Conseguindo convencer o eleitorado que basta trocar a ‘camisa’ Costa, mantendo-se o status quo, para assim evitar uma ascensão imediata da direita ao Governo – e fazendo até ‘ressuscitar’ a famigerada geringonça – pode até convencer o eleitorado a curto prazo. Mas apenas vai adiar uma solução para o país, que não passa por ideologias, mas sim por pessoas, ou melhor por corporações de políticos, como aqueles que António Costa foi alimentando no Partido Socialista, enquanto todos se banqueteavam com as benesses do Estado.

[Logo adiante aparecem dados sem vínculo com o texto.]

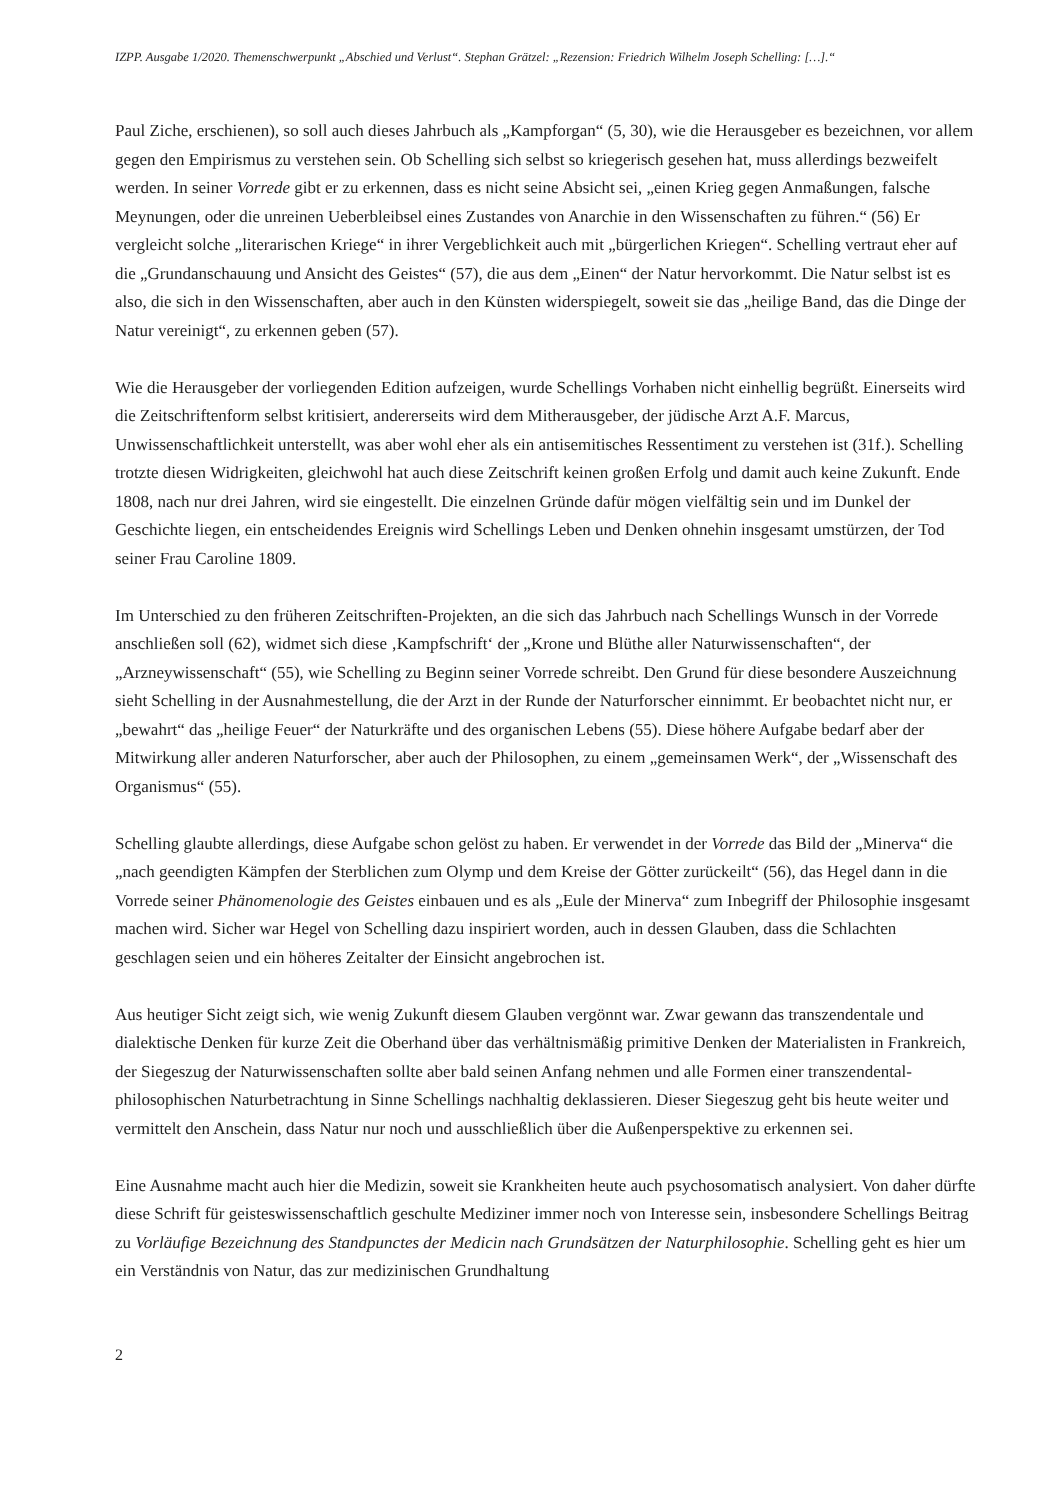IZPP. Ausgabe 1/2020. Themenschwerpunkt „Abschied und Verlust“. Stephan Grätzel: „Rezension: Friedrich Wilhelm Joseph Schelling: […].“
Paul Ziche, erschienen), so soll auch dieses Jahrbuch als „Kampforgan“ (5, 30), wie die Herausgeber es bezeichnen, vor allem gegen den Empirismus zu verstehen sein. Ob Schelling sich selbst so kriegerisch gesehen hat, muss allerdings bezweifelt werden. In seiner Vorrede gibt er zu erkennen, dass es nicht seine Absicht sei, „einen Krieg gegen Anmaßungen, falsche Meynungen, oder die unreinen Ueberbleibsel eines Zustandes von Anarchie in den Wissenschaften zu führen.“ (56) Er vergleicht solche „literarischen Kriege“ in ihrer Vergeblichkeit auch mit „bürgerlichen Kriegen“. Schelling vertraut eher auf die „Grundanschauung und Ansicht des Geistes“ (57), die aus dem „Einen“ der Natur hervorkommt. Die Natur selbst ist es also, die sich in den Wissenschaften, aber auch in den Künsten widerspiegelt, soweit sie das „heilige Band, das die Dinge der Natur vereinigt“, zu erkennen geben (57).
Wie die Herausgeber der vorliegenden Edition aufzeigen, wurde Schellings Vorhaben nicht einhellig begrüßt. Einerseits wird die Zeitschriftenform selbst kritisiert, andererseits wird dem Mitherausgeber, der jüdische Arzt A.F. Marcus, Unwissenschaftlichkeit unterstellt, was aber wohl eher als ein antisemitisches Ressentiment zu verstehen ist (31f.). Schelling trotzte diesen Widrigkeiten, gleichwohl hat auch diese Zeitschrift keinen großen Erfolg und damit auch keine Zukunft. Ende 1808, nach nur drei Jahren, wird sie eingestellt. Die einzelnen Gründe dafür mögen vielfältig sein und im Dunkel der Geschichte liegen, ein entscheidendes Ereignis wird Schellings Leben und Denken ohnehin insgesamt umstürzen, der Tod seiner Frau Caroline 1809.
Im Unterschied zu den früheren Zeitschriften-Projekten, an die sich das Jahrbuch nach Schellings Wunsch in der Vorrede anschließen soll (62), widmet sich diese ‚Kampfschrift‘ der „Krone und Blüthe aller Naturwissenschaften“, der „Arzneywissenschaft“ (55), wie Schelling zu Beginn seiner Vorrede schreibt. Den Grund für diese besondere Auszeichnung sieht Schelling in der Ausnahmestellung, die der Arzt in der Runde der Naturforscher einnimmt. Er beobachtet nicht nur, er „bewahrt“ das „heilige Feuer“ der Naturkräfte und des organischen Lebens (55). Diese höhere Aufgabe bedarf aber der Mitwirkung aller anderen Naturforscher, aber auch der Philosophen, zu einem „gemeinsamen Werk“, der „Wissenschaft des Organismus“ (55).
Schelling glaubte allerdings, diese Aufgabe schon gelöst zu haben. Er verwendet in der Vorrede das Bild der „Minerva“ die „nach geendigten Kämpfen der Sterblichen zum Olymp und dem Kreise der Götter zurückeilt“ (56), das Hegel dann in die Vorrede seiner Phänomenologie des Geistes einbauen und es als „Eule der Minerva“ zum Inbegriff der Philosophie insgesamt machen wird. Sicher war Hegel von Schelling dazu inspiriert worden, auch in dessen Glauben, dass die Schlachten geschlagen seien und ein höheres Zeitalter der Einsicht angebrochen ist.
Aus heutiger Sicht zeigt sich, wie wenig Zukunft diesem Glauben vergönnt war. Zwar gewann das transzendentale und dialektische Denken für kurze Zeit die Oberhand über das verhältnismäßig primitive Denken der Materialisten in Frankreich, der Siegeszug der Naturwissenschaften sollte aber bald seinen Anfang nehmen und alle Formen einer transzendental-philosophischen Naturbetrachtung in Sinne Schellings nachhaltig deklassieren. Dieser Siegeszug geht bis heute weiter und vermittelt den Anschein, dass Natur nur noch und ausschließlich über die Außenperspektive zu erkennen sei.
Eine Ausnahme macht auch hier die Medizin, soweit sie Krankheiten heute auch psychosomatisch analysiert. Von daher dürfte diese Schrift für geisteswissenschaftlich geschulte Mediziner immer noch von Interesse sein, insbesondere Schellings Beitrag zu Vorläufige Bezeichnung des Standpunctes der Medicin nach Grundsätzen der Naturphilosophie. Schelling geht es hier um ein Verständnis von Natur, das zur medizinischen Grundhaltung
2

Tudo isto não nos deve impedir de olhar para uma alternativa a António Costa e ao Partido Socialista com apreensão. Mas mais do que temermos Luís Montenegro como primeiro-ministro (que, concedo, pode vir a ser pior do que Santana Lopes no seu efémero mandato) ou uma ascensão do Chega ao Governo (que a ocorrer será mais uma ‘lição’ para a forma como não se geriu a democracia pós-25 de Abril e não a uma colagem ideológica dos portugueses à extrema-direita), devemos sim temer mais anos de um Partido Socialista pós-Sócrates e pós-Costa com os mesmos vícios.
Talvez seja melhor, como cidadãos, que procuremos antes que o Estado – como entidade própria e ao nosso serviço – se proteja, e nos proteja, com instrumentos de controlo e fiscalização dos políticos, com o reforço da transparência, da estrutura do Ministério Público e do Tribunal de Contas, e com um aumento da celeridade e melhoria nas decisões por parte dos tribunais.
Numa democracia sólida, eu não temo nenhum partido. Numa democracia débil, eu temo qualquer partido, mas ainda mais aqueles que transformaram a democracia portuguesa numa coisa débil – como o fez António Costa e o ‘seu’ Partido Socialista nos últimos anos. E quem assim escreve ainda acredita no Estado Social, apesar de tudo.